テラパワー社長兼最高経営責任者(CEO)のクリス・レべスク氏は「本調査は、パシフィコープの顧客のために将来の電力網を構築するに当たり重要なステップであり、米国のエネルギー転換を積極的にリードする電力会社が、次世代原子炉を導入するという具体例だ」「われわれは、当社の実証プラント(2021年6月9日記事参照)で培った知見と能力を活用して、新しい次世代原子炉プラントの候補地を評価できることを楽しみにしている」と述べた。

テラパワーの開発する次世代原子炉は、ナトリウム冷却型高速原子炉技術と溶融塩エネルギー貯蔵システムを組み合わせていることが特徴で、従来の原子炉と比べて安全で高効率な原子炉だとされている。

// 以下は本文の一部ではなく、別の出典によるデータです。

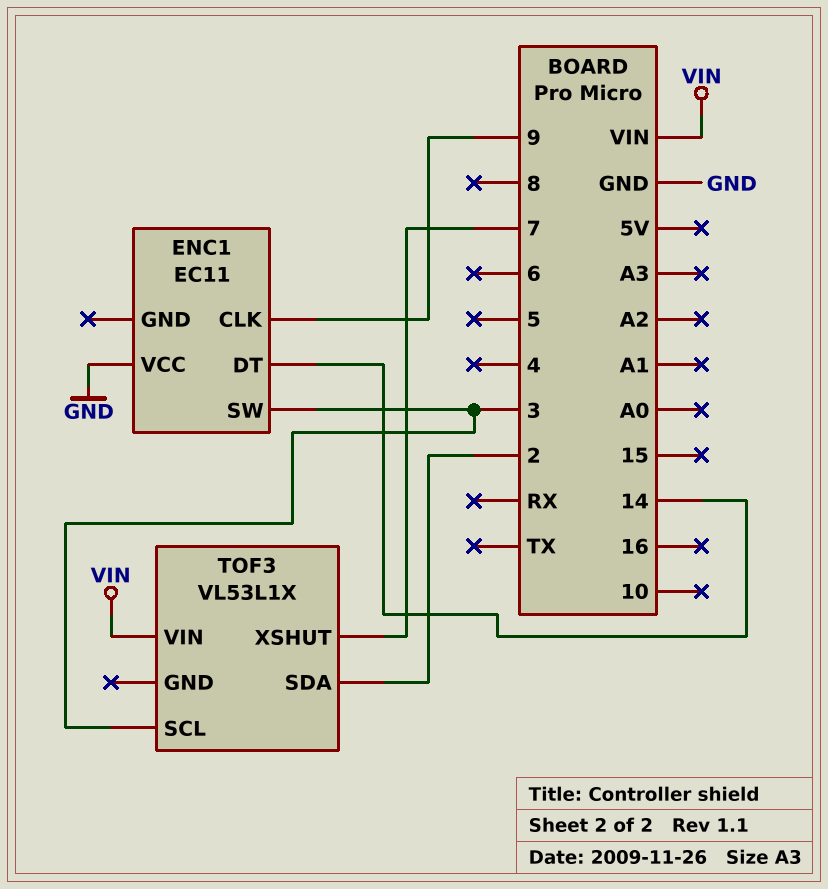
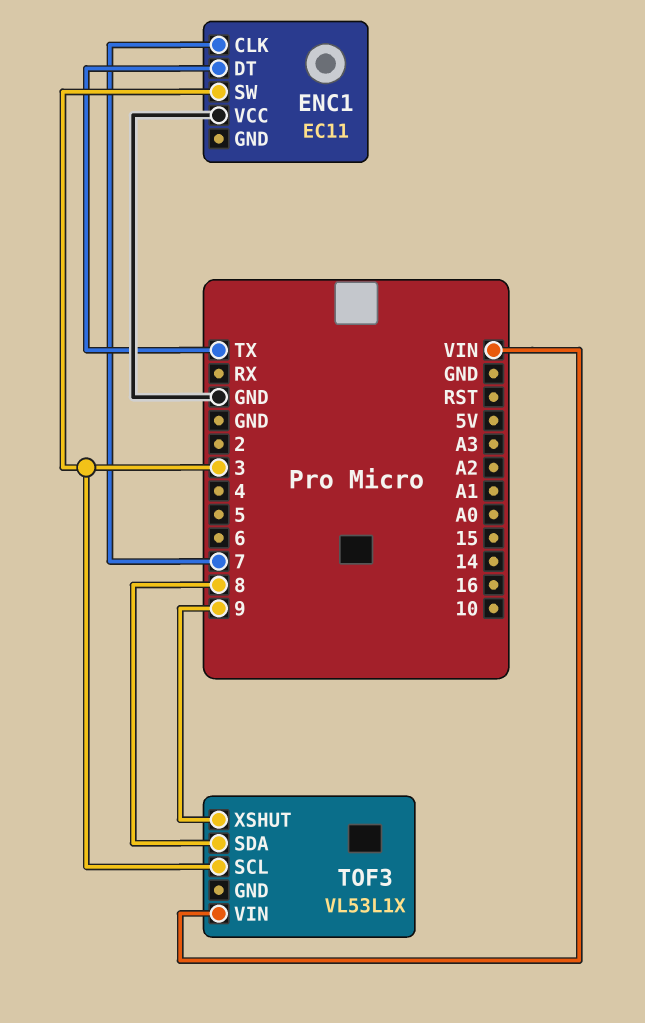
ENC1 pin CLK: 9 -> 7
ENC1 pin DT: 14 -> TX
TOF3 pin SDA: 2 -> 8
TOF3 pin XSHUT: 7 -> 9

米国エネルギー省(DOE)は2020年に、先進原子炉を2020年代末までに開発、建設、実証する先進原子炉実証プログラム(ARDP)に、テラパワーと米国の小型モジュール式原子炉(SMR)技術開発を行うXエナジーを選定しており、両社による次世代原子炉プロジェクトが進行している。テラパワーは2022年10月に核燃料開発を手掛ける米国グローバル・ニュークリア・フュエル・アメリカズ(GNF-A)と、ノースカロライナ州で次世代原子炉用の核燃料製造施設の建設を発表している(2022年10月25日記事参照)。また、Xエナジーは10月にテネシー州で核燃料製造施設の建設開始を発表している(2022年10月19日記事参照)。